Copy exactly the lines of the material below that run from the one containing "thumb cmc: (1224, 864)" through the one containing "ring pip: (1181, 679)". Copy no other lines.

DATA FOR REVIEW
--------------------------------
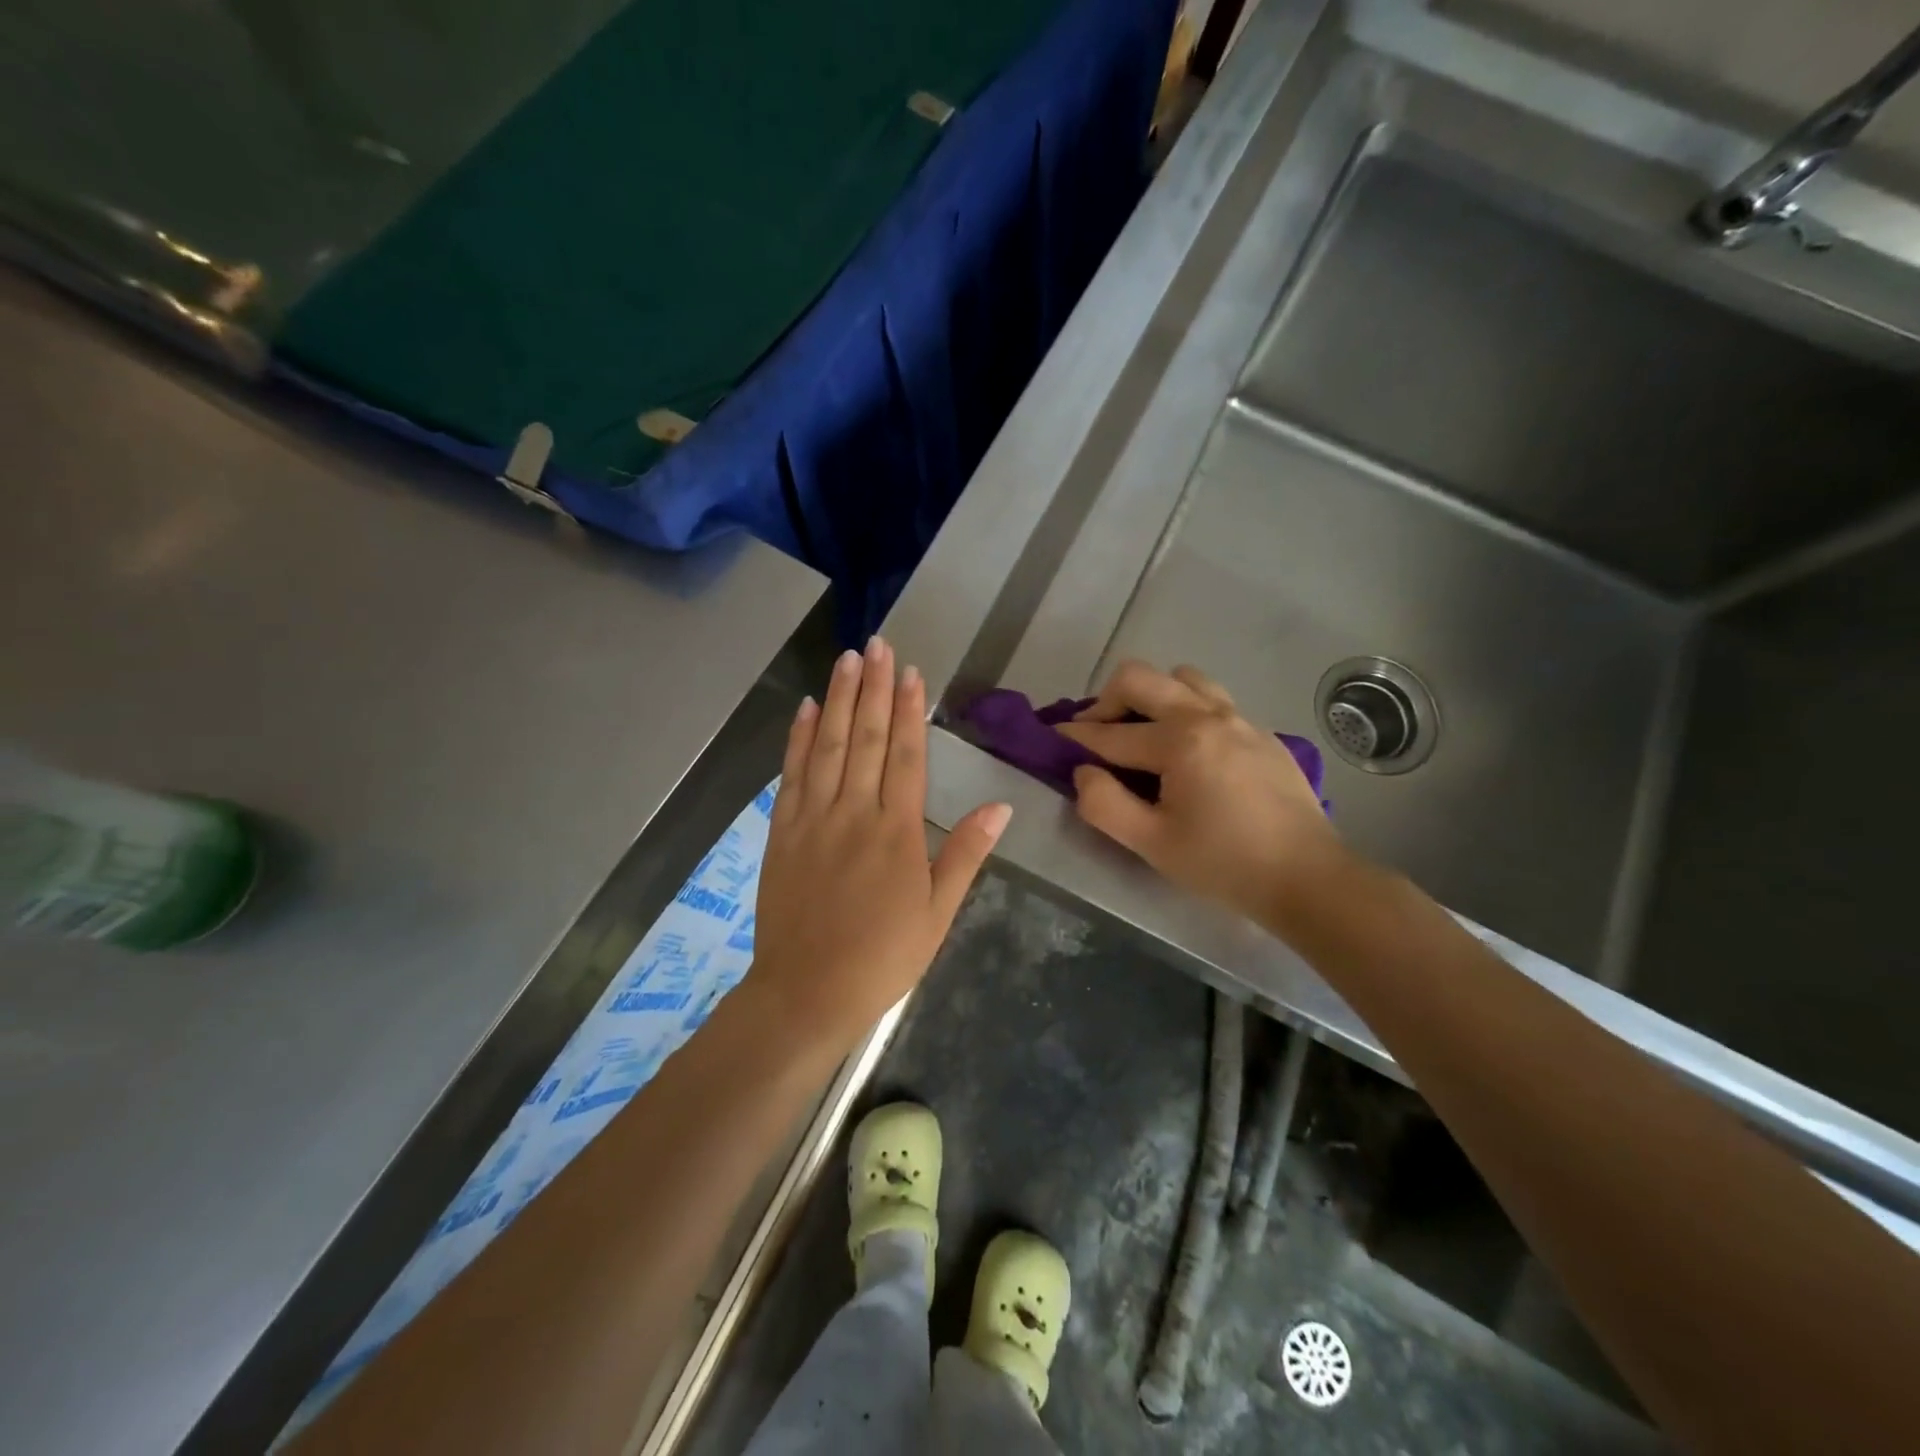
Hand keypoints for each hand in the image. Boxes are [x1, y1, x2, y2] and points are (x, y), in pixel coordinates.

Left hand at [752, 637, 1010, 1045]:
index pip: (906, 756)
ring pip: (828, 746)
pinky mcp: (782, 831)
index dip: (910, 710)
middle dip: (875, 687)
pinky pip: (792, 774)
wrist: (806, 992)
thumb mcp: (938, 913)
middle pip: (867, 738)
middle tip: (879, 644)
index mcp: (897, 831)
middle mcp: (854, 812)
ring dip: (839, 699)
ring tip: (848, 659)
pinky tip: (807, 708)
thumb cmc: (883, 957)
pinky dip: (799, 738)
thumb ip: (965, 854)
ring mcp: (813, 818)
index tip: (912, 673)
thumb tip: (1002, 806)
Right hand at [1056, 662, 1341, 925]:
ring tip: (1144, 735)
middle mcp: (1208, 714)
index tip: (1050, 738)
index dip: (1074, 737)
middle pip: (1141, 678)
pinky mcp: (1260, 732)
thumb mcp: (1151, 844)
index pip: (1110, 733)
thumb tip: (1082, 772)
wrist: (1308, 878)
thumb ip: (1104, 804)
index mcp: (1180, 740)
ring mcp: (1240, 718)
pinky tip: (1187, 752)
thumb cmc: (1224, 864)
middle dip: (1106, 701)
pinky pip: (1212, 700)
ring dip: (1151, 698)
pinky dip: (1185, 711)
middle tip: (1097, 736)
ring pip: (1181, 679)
--------------------------------
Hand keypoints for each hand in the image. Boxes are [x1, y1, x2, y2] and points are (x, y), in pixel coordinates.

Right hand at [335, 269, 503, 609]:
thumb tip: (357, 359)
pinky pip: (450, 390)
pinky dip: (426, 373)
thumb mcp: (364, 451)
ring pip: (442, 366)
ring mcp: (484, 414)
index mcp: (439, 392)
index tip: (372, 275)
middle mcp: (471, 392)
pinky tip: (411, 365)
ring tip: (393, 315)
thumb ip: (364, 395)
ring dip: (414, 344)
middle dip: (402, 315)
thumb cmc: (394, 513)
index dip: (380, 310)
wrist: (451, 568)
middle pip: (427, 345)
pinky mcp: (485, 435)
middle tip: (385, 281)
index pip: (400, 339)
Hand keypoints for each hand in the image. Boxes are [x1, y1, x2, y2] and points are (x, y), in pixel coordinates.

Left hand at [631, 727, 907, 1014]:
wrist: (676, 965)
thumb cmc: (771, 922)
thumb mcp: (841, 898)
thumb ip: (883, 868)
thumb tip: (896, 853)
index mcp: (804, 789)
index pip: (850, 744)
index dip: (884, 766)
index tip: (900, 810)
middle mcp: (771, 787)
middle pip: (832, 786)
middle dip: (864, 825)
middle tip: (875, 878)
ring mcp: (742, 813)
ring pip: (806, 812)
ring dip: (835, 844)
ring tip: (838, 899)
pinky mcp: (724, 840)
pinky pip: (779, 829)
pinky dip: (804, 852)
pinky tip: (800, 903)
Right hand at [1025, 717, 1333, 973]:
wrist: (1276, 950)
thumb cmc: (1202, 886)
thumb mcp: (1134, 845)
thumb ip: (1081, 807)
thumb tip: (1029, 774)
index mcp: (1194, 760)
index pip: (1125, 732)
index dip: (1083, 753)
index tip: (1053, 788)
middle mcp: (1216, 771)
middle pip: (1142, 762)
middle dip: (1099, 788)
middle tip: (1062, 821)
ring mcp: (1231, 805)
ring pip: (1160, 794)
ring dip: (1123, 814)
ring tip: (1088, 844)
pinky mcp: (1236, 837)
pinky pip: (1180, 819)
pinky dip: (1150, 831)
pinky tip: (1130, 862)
--------------------------------
ANSWER BELOW
thumb cmc: (1224, 864)
middle dip: (1106, 701)
pinky pip: (1212, 700)
ring dip: (1151, 698)
pinky dip: (1185, 711)
middle tip: (1097, 736)
ring pip: (1181, 679)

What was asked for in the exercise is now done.